There were lots of posters drawing parallels to the Armenian Genocide, but the guy I mainly spoke to agreed that there is very little of the sort of networking with Armenians, Assyrians and Greeks on common issues, which would be beneficial to all. The enemy is the same - all are trying to expose the obscene lies and colonialist brutality of Turkish nationalism, both historical and contemporary. My Greek friends all see their own predicament before 1821 in the current plight of the Kurds. Some Armenians are bitter about the role of certain Kurdish tribes in the events of 1915, but nearly all of them seem to accept that no Kurdish orgs today deny or glorify what some Kurds did while in Turkish service, and that today Armenia and Kurdistan are 'in the same boat' as we say in England.

I do not myself belong to any of the nationalities in question, so please forgive my naivite on this. Nevertheless, it seems to me that your respective historical experiences are part of the same historical process...and that, from a practical point of view, combined demonstrations and combined political activism is the way to go.

Mizgîn said...

Chechenexile, Turkey does more than give some rhetorical and financial aid. It sends fighters. Turks support every liberation struggle worldwide except for the one that's been going on in their own backyard since 1923.

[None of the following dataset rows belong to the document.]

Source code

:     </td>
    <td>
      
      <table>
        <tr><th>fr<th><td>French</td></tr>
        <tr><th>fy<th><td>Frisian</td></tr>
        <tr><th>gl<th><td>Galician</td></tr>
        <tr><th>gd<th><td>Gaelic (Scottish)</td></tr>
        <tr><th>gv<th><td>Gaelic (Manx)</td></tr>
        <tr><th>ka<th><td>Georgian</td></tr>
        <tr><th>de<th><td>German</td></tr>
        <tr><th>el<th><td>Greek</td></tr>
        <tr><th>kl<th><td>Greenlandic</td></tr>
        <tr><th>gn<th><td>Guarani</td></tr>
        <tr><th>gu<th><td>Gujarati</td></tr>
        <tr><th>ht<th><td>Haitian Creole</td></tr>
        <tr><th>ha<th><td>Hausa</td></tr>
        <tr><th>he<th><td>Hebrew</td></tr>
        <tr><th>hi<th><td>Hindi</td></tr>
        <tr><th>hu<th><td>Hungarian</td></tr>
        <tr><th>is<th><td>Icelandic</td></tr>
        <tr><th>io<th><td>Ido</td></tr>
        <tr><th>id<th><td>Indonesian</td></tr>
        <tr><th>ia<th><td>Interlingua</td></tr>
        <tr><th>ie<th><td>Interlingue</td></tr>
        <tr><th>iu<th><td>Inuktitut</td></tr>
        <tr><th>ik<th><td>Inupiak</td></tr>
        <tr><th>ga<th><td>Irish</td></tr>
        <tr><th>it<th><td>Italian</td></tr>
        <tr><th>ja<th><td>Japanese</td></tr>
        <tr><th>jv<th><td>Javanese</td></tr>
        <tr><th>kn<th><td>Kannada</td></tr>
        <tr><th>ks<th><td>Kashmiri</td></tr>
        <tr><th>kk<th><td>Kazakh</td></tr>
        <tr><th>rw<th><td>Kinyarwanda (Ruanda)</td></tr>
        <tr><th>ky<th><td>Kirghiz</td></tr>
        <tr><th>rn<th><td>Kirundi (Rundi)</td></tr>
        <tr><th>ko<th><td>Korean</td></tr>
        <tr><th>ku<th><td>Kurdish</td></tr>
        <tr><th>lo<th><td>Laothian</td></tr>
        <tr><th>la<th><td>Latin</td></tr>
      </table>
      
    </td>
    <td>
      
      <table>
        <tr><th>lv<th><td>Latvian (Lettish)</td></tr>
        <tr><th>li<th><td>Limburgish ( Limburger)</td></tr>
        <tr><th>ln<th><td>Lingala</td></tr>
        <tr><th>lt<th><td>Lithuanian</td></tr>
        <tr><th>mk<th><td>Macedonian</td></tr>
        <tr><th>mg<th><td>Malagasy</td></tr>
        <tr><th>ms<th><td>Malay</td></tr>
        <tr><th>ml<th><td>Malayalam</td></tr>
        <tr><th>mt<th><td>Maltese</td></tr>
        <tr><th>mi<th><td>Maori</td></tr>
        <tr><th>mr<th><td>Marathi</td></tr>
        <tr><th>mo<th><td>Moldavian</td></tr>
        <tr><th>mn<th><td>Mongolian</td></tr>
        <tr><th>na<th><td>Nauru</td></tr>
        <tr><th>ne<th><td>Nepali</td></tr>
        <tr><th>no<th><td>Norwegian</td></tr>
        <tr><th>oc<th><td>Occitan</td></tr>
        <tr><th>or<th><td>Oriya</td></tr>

I have no doubt the Russia is just as imperialist as Turkey. If the Chechen struggle is truly as Islamist as is portrayed in Western media (and I'm prepared to doubt that all of it is, because I know how the Western media is), then I cannot support it as religion is nothing more than a tool of imperialism designed to keep people under control. A secular struggle is, of course, a different question, and I have no problems with supporting such a struggle.

Having said all that, let me add that I do not wish that anyone should have to suffer the things that we see many peoples in the world having to suffer these days. For all this suffering, I lay the blame at the feet of capitalism because the suffering is caused for the sake of money.

Kurdo, thank you for your kind words. I'm glad to hear that Kurds in Denmark are working to get the word out. Of course, Denmark has been a champion of Kurdish free expression rights in its refusal to close RojTV despite heavy Turkish pressure.

Anonymous, thanks for the report from London. Turkey should keep up the threats because we can't buy that kind of advertising. Better that Turkey should give it to us for free.

I agree that there should be more networking among Kurds, Armenian, Assyrians and Greeks, but I am also aware of the bitterness on the part of some Armenians, as you mention. I know of no Kurdish organizations or leaders who deny the Armenian Genocide or the role of certain Kurds in that genocide. Abdullah Ocalan and the Kurdish Parliament in Exile both issued apologies in the 1990s for the Kurdish role in the genocide and it may be time to remind everyone of the fact. Armeniapedia has an entry on that.

Networking together would definitely increase the numbers on the streets and that's what we all need.